⟨

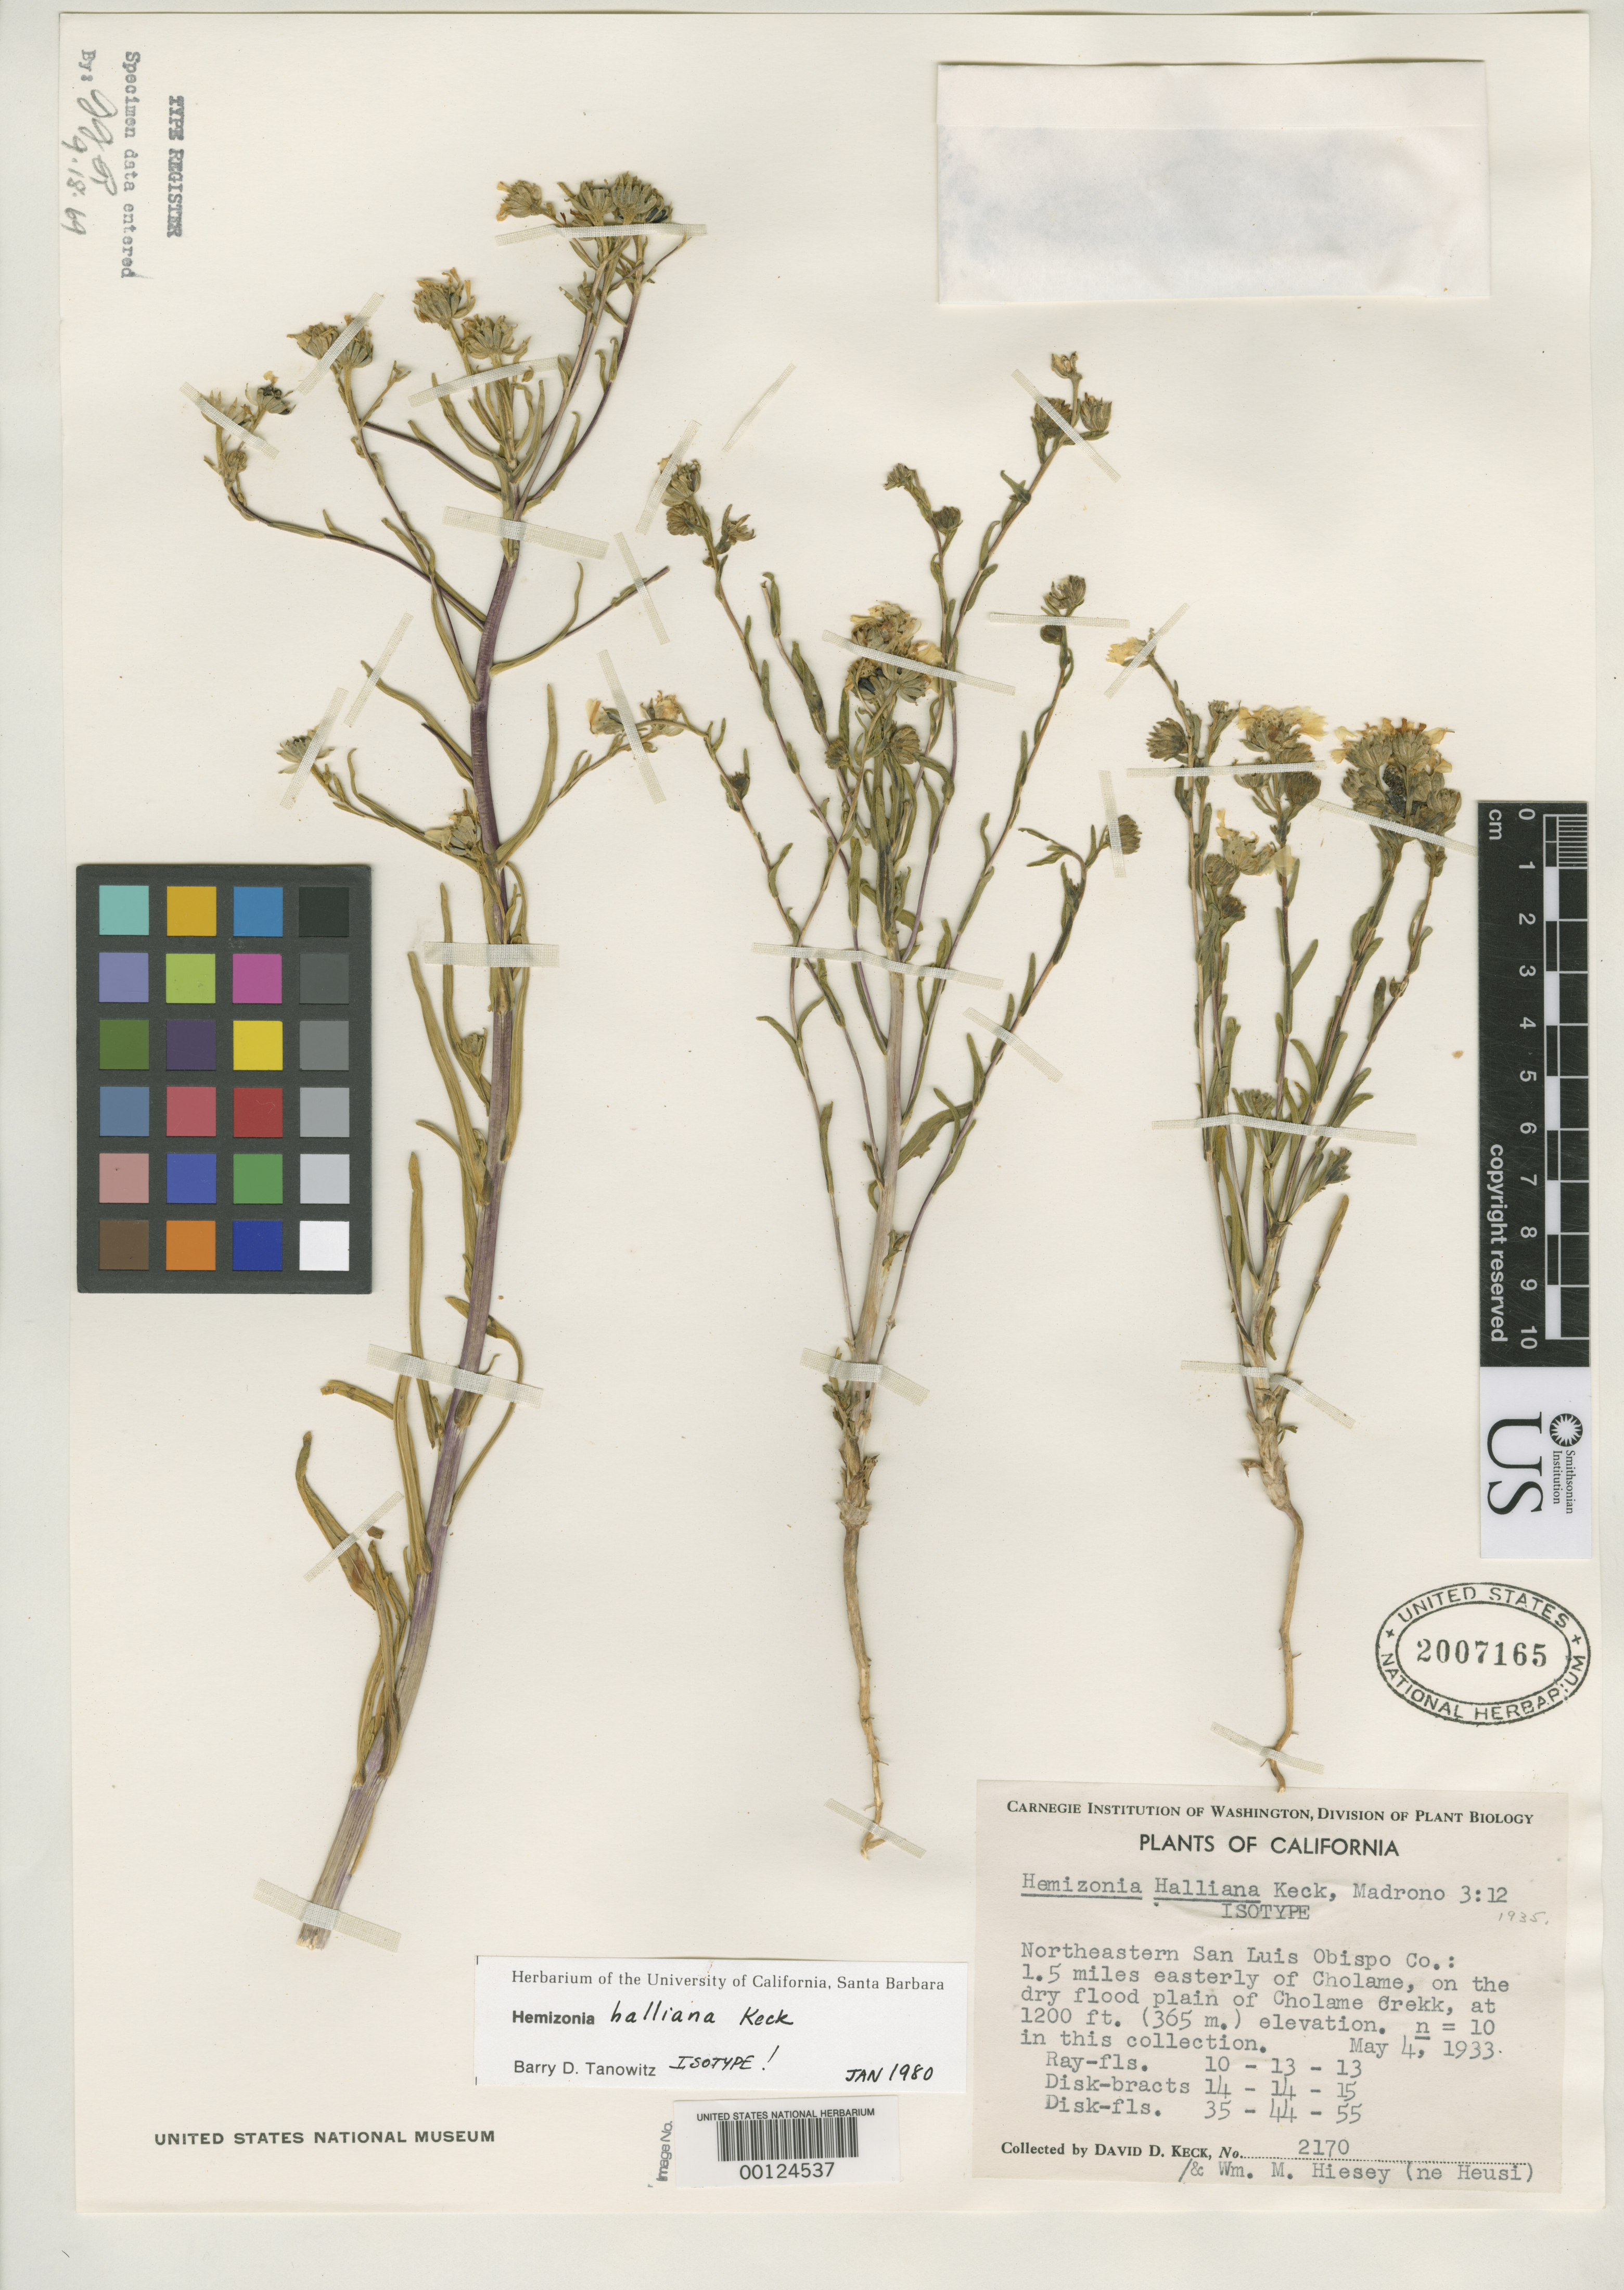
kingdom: Plantae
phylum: Tracheophyta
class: Magnoliopsida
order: Asterales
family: Asteraceae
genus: Hemizonia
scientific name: Hemizonia halliana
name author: D.D. Keck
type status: Isotype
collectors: D. D. Keck & W. Hiesey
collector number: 2170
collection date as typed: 04 May 1933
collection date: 1933-05-04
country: United States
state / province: California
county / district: San Luis Obispo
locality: Cholame.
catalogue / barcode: US 2007165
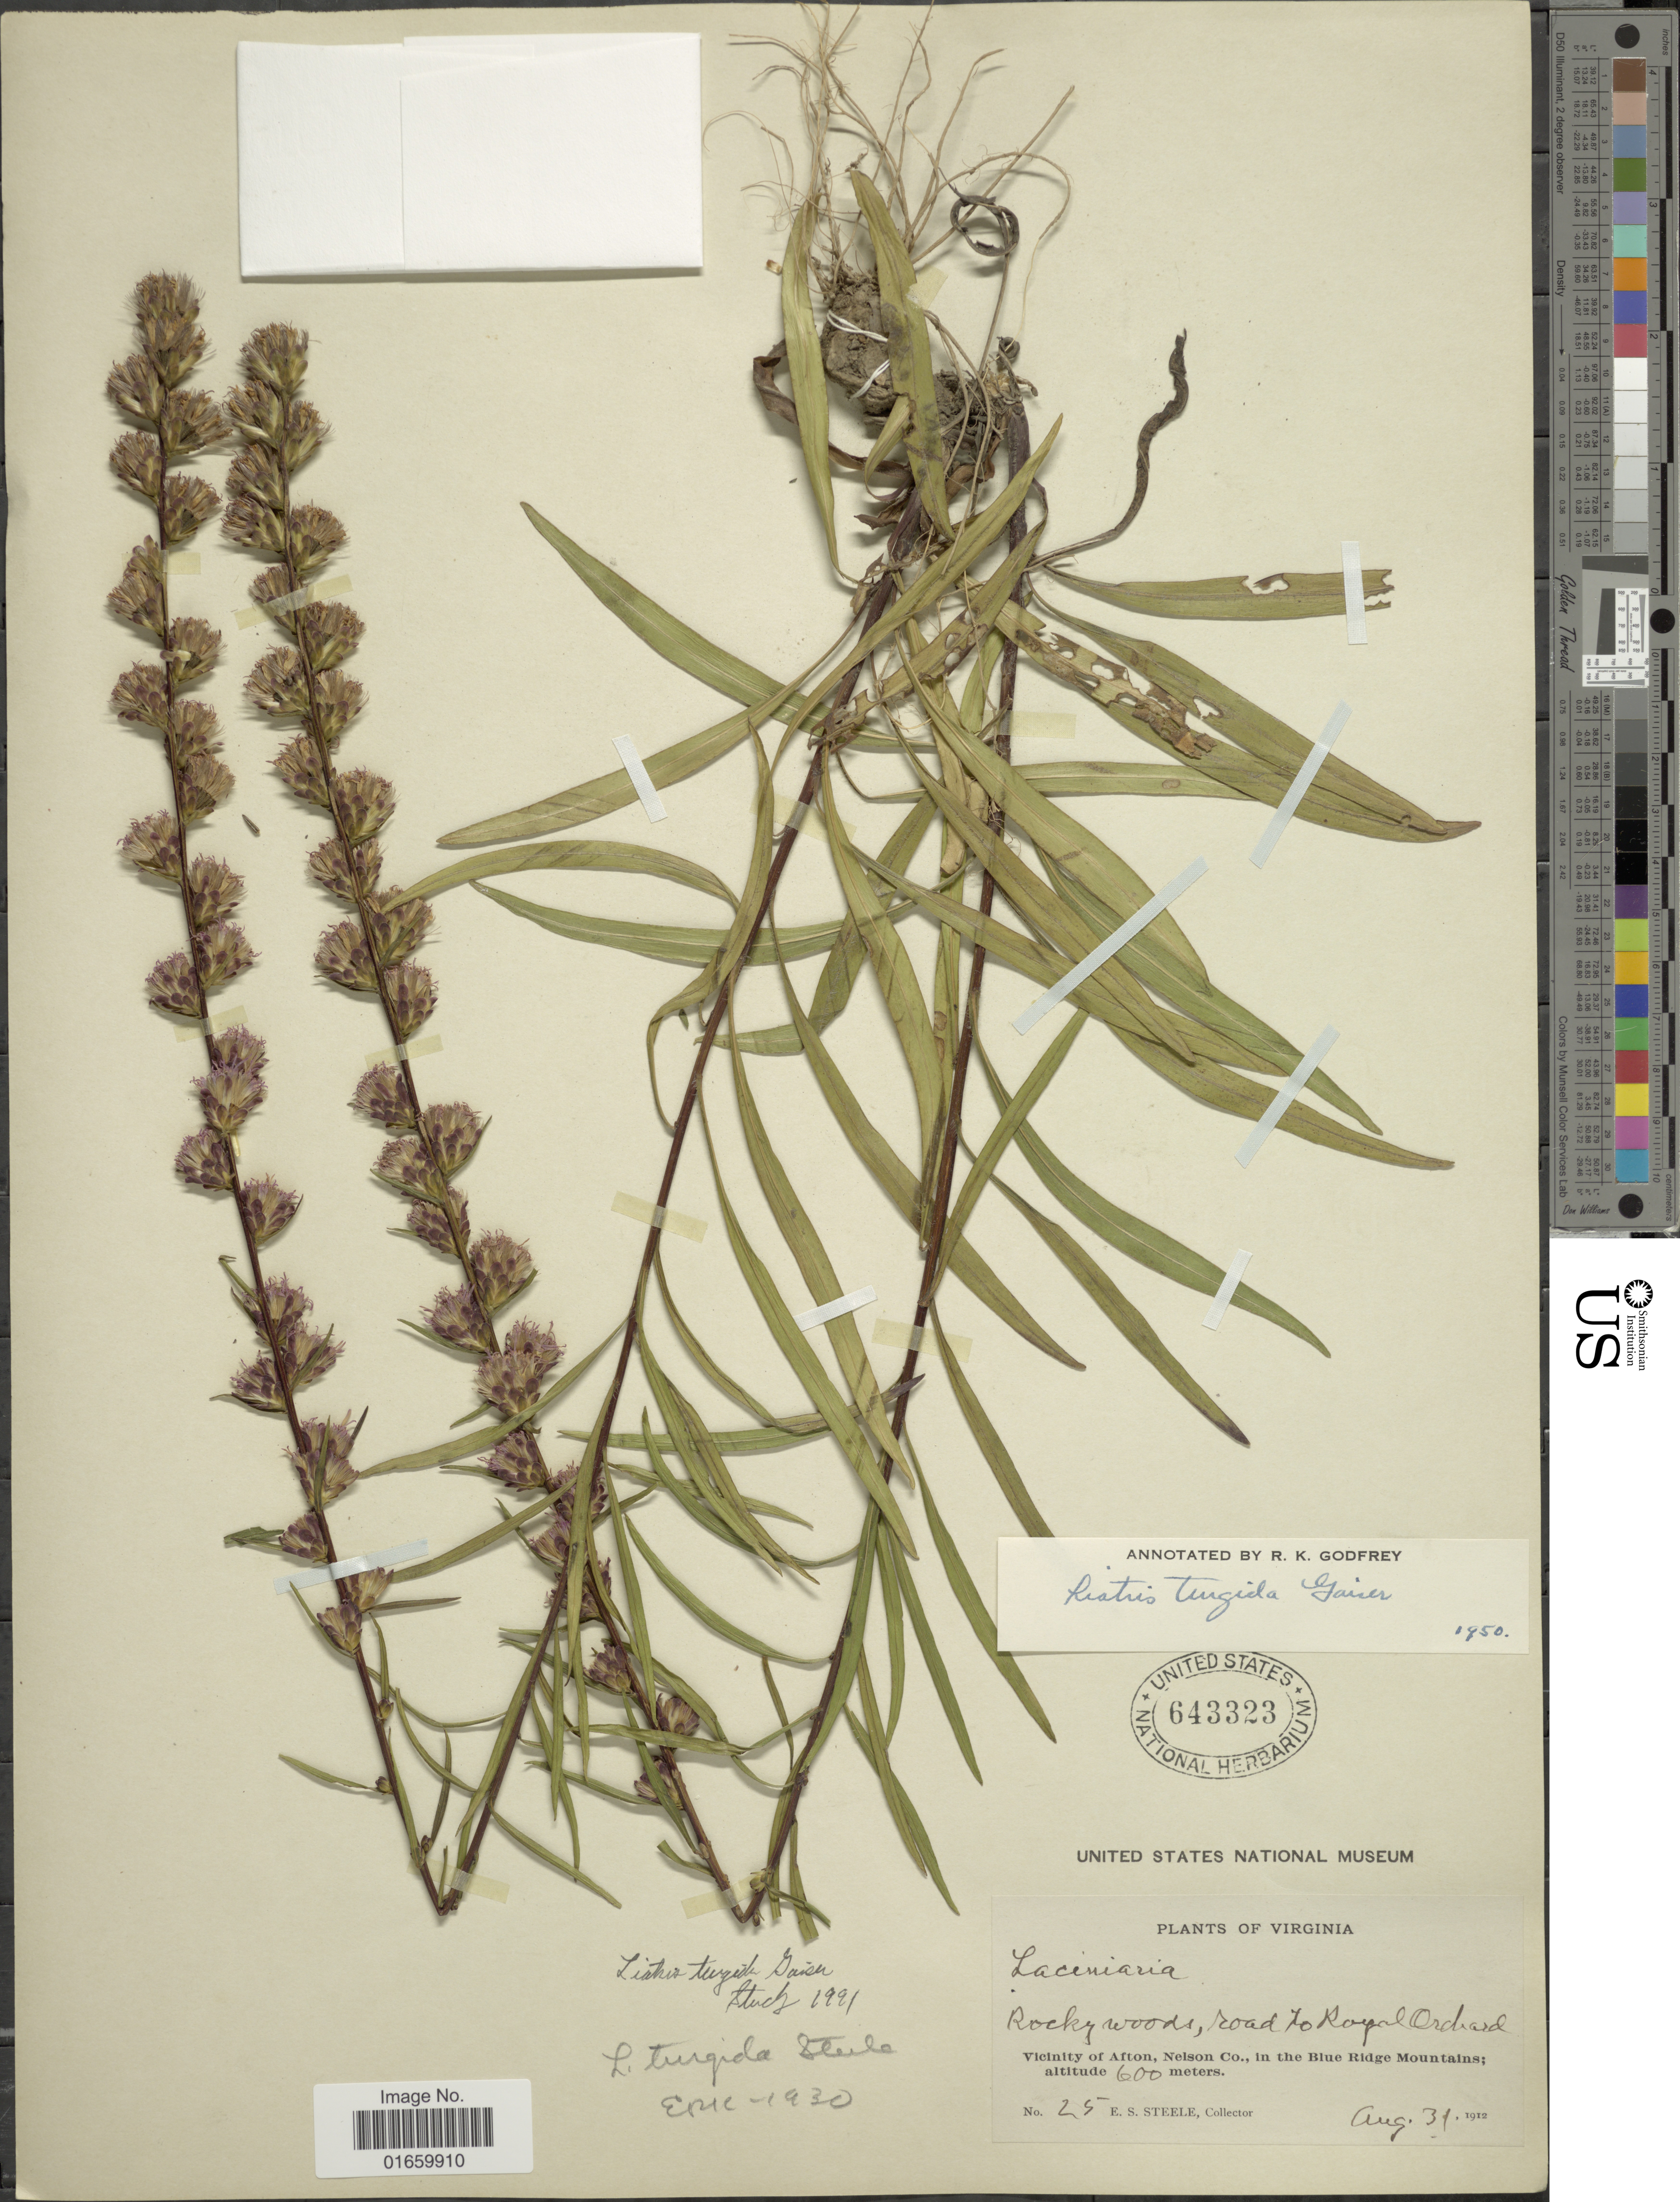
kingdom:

⟩

What the exercise asks :: Rewrite every line of the entries above as a Markdown table with two columns, No. and Line, giving each row its number and leaving out blank lines. Don't include the pictures.

Exercise answer ::
| No. | Line |
|---|---|
| 1 | kingdom: Plantae |
| 2 | phylum: Tracheophyta |
| 3 | class: Magnoliopsida |
| 4 | order: Asterales |
| 5 | family: Asteraceae |
| 6 | genus: Hemizonia |
| 7 | scientific name: Hemizonia halliana |
| 8 | name author: D.D. Keck |
| 9 | type status: Isotype |
| 10 | collectors: D. D. Keck & W. Hiesey |
| 11 | collector number: 2170 |
| 12 | collection date as typed: 04 May 1933 |
| 13 | collection date: 1933-05-04 |
| 14 | country: United States |
| 15 | state / province: California |
| 16 | county / district: San Luis Obispo |
| 17 | locality: Cholame. |
| 18 | catalogue / barcode: US 2007165 |
| 19 | kingdom: |